Cool as these devices are, they’re also only part of Google’s growth story. Imagine using search to index and retrieve data about your energy usage compared to average temperature. Then imagine paying your energy bill through Google Wallet and cross-referencing that. Orwellian possibilities abound when you index, well, everything.

Google wants all of us thinking this way. A new service called Keep proposes to challenge Evernote by providing a simple system for archiving anything. Think of it as a slimmed-down productivity tool that does for Google Apps what OneNote does for Microsoft‘s Office Suite.

Other Googlers pitched access to information as a humanitarian need at SXSW. In one session, Amit Singhal, who oversees search for the company, told the story of an African farmer who hiked several miles to an Internet cafe to search for ways to halt an ant infestation of his potato crop. Google held the answer.

Add it up, and I wonder if the search king isn’t fitting itself to be the chief data aggregator and distributor in a hyperconnected world.

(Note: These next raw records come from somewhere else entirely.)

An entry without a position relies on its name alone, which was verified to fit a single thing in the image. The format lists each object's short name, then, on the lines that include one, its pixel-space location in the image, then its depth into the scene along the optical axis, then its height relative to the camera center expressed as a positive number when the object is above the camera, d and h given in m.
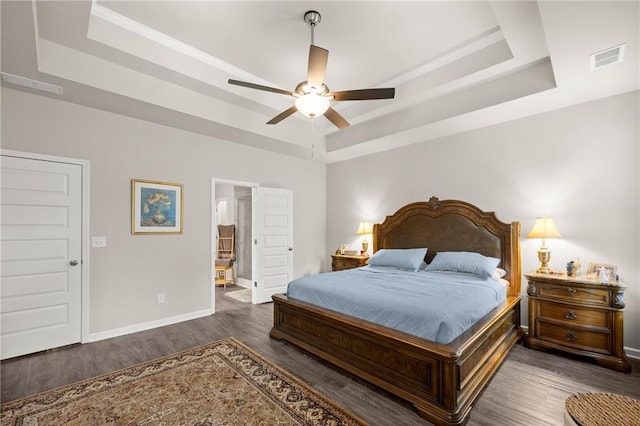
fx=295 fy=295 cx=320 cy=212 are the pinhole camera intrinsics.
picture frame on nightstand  2.95 -0.58
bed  2.03 -1.08
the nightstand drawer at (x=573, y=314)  2.85 -1.02
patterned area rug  2.04 -1.41
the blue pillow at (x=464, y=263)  3.48 -0.61
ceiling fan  2.56 +1.10
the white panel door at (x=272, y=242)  5.08 -0.49
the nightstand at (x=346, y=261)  5.06 -0.83
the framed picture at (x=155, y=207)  3.80 +0.12
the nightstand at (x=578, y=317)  2.75 -1.04
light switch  3.46 -0.31
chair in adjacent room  6.38 -0.93
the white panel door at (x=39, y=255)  2.97 -0.41
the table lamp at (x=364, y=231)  5.28 -0.29
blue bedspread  2.25 -0.76
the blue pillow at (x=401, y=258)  4.02 -0.62
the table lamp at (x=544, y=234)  3.29 -0.23
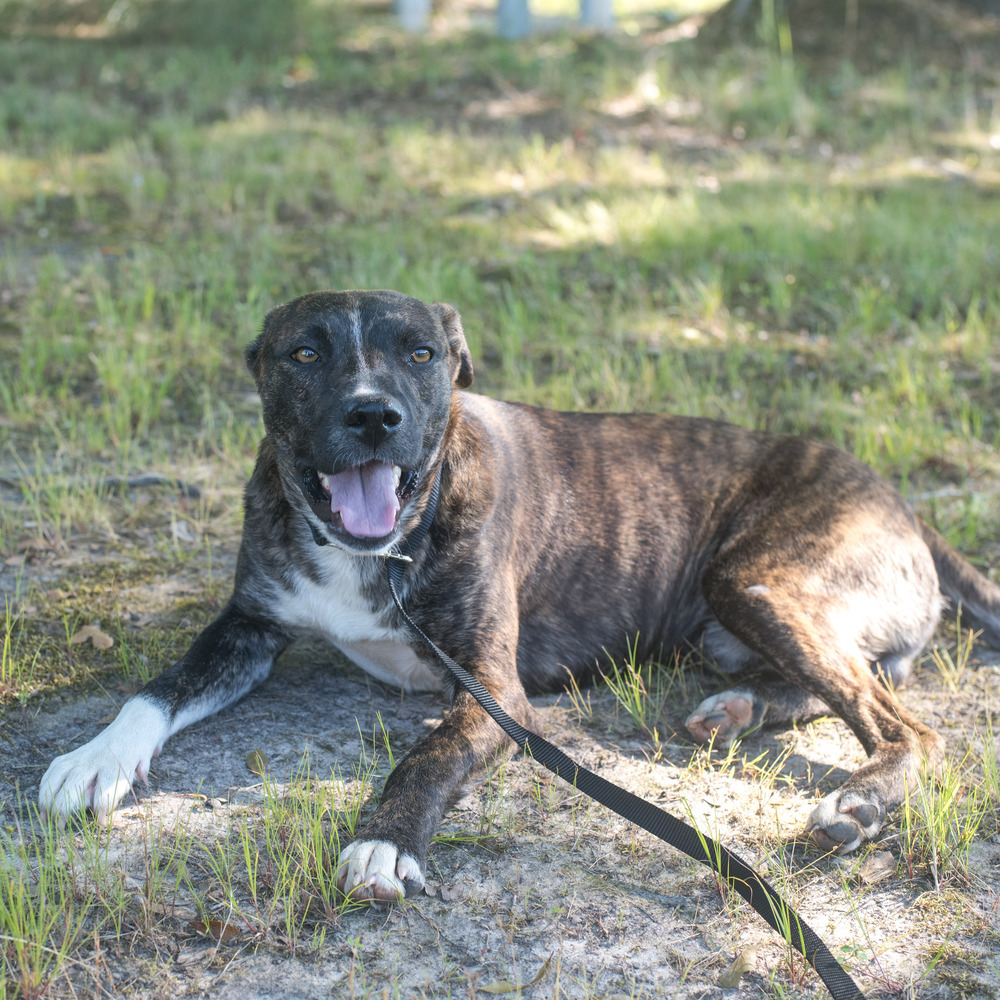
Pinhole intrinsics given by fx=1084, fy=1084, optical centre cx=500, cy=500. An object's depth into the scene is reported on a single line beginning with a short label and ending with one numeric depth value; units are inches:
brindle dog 138.9
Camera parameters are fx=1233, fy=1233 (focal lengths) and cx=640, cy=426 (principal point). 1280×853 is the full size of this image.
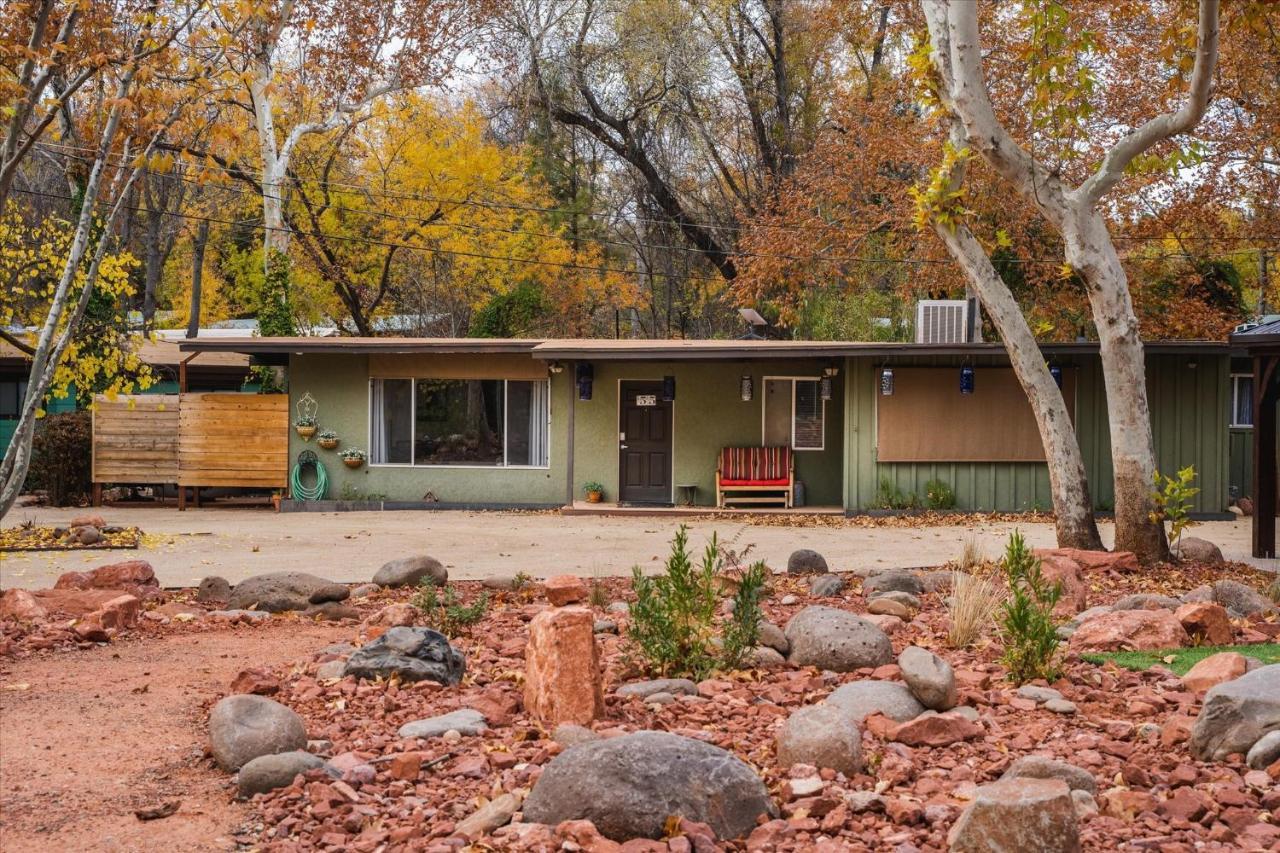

As Singhal put it: “[E]ven a farmer in Africa, or a mother in an Indian village, or a fisherman in Malaysia, will have as much access to knowledge as kings used to.”

Why not? Google is already the original Big Data company. It was the search king’s early efforts to boil an ocean of online data efficiently that led to MapReduce and the Google File System, two mechanisms for crunching multiple terabytes of data concurrently across a vast array of cheap servers. Today, these breakthroughs undergird an open-source technology called Apache Hadoop that’s used in a number of Big Data projects.

Google, meanwhile, sticks to its own knitting for the biggest Big Data project of all: indexing the Web, every minute of every day, continuously. Mix in Android and Chrome OS devices and a heaping helping of broadband, and Singhal’s dream soon becomes a reality.